De leur côté, les voisins de François, accourus au tumulte, constataient qu'il avait donné, depuis le commencement de la révolution, les plus grandes preuves de zèle ; qu'il avait cuit jusqu'à dix fournées par jour ; que, lorsque ses confrères manquaient de farine, il leur en avait donné de la sienne ; que, pour servir plus promptement son public, outre son four, il louait celui d'un pâtissier où il faisait sécher son bois.
A la fin des dépositions, il est démontré qu'au lieu d'une punition cet homme mérite une récompense.
Mais sur la place, mais dans les escaliers, mais jusque dans la salle on continue de crier : « A l'affameur ! » et de demander la mort du coupable.
Tout à coup, une irruption inattendue se fait dans la salle, ouvrant la haie de garde nationale qui entoure François, et le séparant de ses protecteurs. Gilbert, refoulé du côté du tribunal improvisé, voit vingt bras s'étendre... Saisi, attiré, harponné par eux, l'accusé crie à l'aide, au secours, tend ses mains suppliantes, mais inutilement... Inutilement Gilbert fait un effort désespéré pour le rejoindre ; l'ouverture par laquelle le malheureux disparaît peu à peu se referme sur lui ! Comme un nageur aspiré par un tourbillon, il a lutté un instant, les mains crispées, le désespoir dans les yeux, la voix étranglée dans la gorge ; puis le flot l'a recouvert, le gouffre l'a englouti !
A partir de ce moment, il est perdu.
Roulé du haut en bas des escaliers, à chaque marche il a reçu une blessure. Lorsqu'il arrive sous le porche, tout son corps n'est qu'une vaste plaie.
Ce n'est plus la vie qu'il demande, c'est la mort !...
Où se cachait donc la mort, à cette époque, qu'elle était si prête à accourir quand on l'appelait ?
En une seconde, la tête du malheureux François est séparée du corps, et s'élève au bout d'une pique.
Aux cris de la rue, les émeutiers qui sont dans les escaliers et dans les salles se précipitent. Il faut voir le spectacle jusqu'au bout.
C'est curieux une tête au bout d'une pique ; on n'en a pas vu depuis le 6 octobre, et l'on est au 21.
- Oh ! Billot ! Billot ! murmura Gilbert en s'élançant hors de la salle, que tu es heureux d'avoir quitté Paris !

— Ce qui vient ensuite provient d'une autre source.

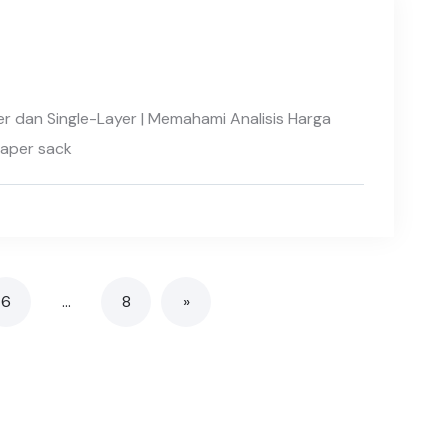
 dan Single-Layer | Memahami Analisis Harga
paper sack
6
…
8
»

Il venait de traverser la place de Grève, suivant le bord de la Seine, laissant s'éloigner cette pique, cette tête sanglante et le convoi hurlant par le pont Notre-Dame, lorsque, à moitié du quai Pelletier, il sentit qu'on lui touchait le bras.

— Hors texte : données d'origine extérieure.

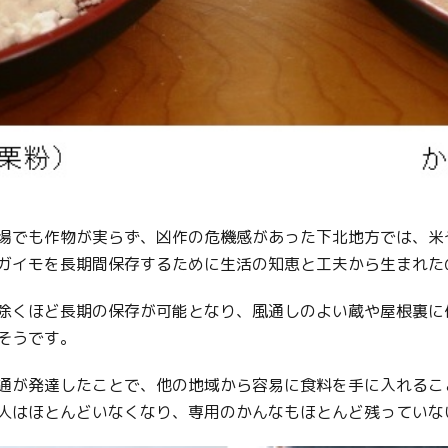
Facebook
Line
Copy URL
場でも作物が実らず、凶作の危機感があった下北地方では、米
ガイモを長期間保存するために生活の知恵と工夫から生まれた
除くほど長期の保存が可能となり、風通しのよい蔵や屋根裏に
そうです。
通が発達したことで、他の地域から容易に食料を手に入れるこ
人はほとんどいなくなり、専用のかんなもほとんど残っていな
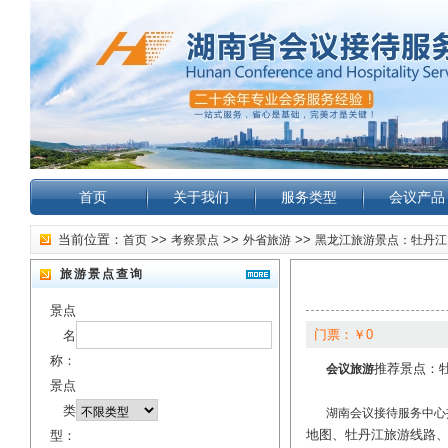
首页
关于我们
服务类型
会议产品
当前位置：
>>
>>
>>
首页
考察景点
外省旅游
黑龙江旅游景点：牡丹江
旅游景点查询
景点
门票：￥0
名
称：
推荐景点：
会议旅游
景点
类
湖南会议接待服务中心
地图、牡丹江旅游线路
型：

Il leva la tête, jeta un cri, voulut s'arrêter et parler ; mais l'homme qu'il avait reconnu lui glissa un billet dans la main, mit un doigt sur sa bouche, et s'éloigna allant du côté de l'archevêché.

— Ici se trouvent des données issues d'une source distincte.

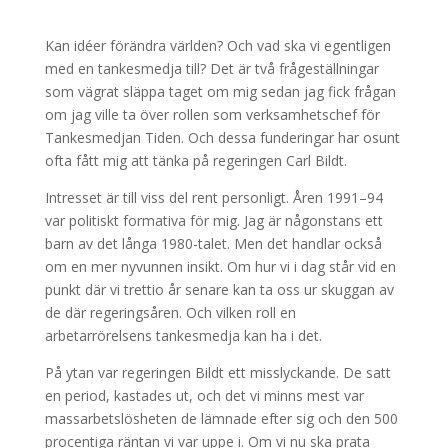
Kan idéer förändra världen? Och vad ska vi egentligen
med en tankesmedja till? Det är två frågeställningar
som vägrat släppa taget om mig sedan jag fick frågan
om jag ville ta över rollen som verksamhetschef för
Tankesmedjan Tiden. Och dessa funderingar har osunt
ofta fått mig att tänka på regeringen Carl Bildt.
Intresset är till viss del rent personligt. Åren 1991–94
var politiskt formativa för mig. Jag är någonstans ett
barn av det långa 1980-talet. Men det handlar också
om en mer nyvunnen insikt. Om hur vi i dag står vid en
punkt där vi trettio år senare kan ta oss ur skuggan av
de där regeringsåren. Och vilken roll en
arbetarrörelsens tankesmedja kan ha i det.
På ytan var regeringen Bildt ett misslyckande. De satt
en period, kastades ut, och det vi minns mest var
massarbetslösheten de lämnade efter sig och den 500
procentiga räntan vi var uppe i. Om vi nu ska prata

Sans doute, ce personnage désirait garder l'incognito ; mais une femme de la halle, l'ayant battit des mains, et s'écria :
- Eh ! c'est notre petite mère Mirabeau !
- Vive Mirabeau ! crièrent aussitôt cinq cents voix ; vive le défenseur du peuple ! Vive l'orateur patriote !
Et la queue du cortège qui suivait la tête du malheureux François, entendant ce cri, se retourna et fit escorte à Mirabeau, qu'une foule immense accompagna toujours criant jusqu'à la porte de l'archevêché.
C'était, en effet, Mirabeau qui, se rendant à la séance de l'Assemblée, avait rencontré Gilbert et lui avait remis un billet qu'il venait d'écrire pour lui sur le comptoir d'un marchand de vin et qu'il se proposait de lui faire parvenir à domicile.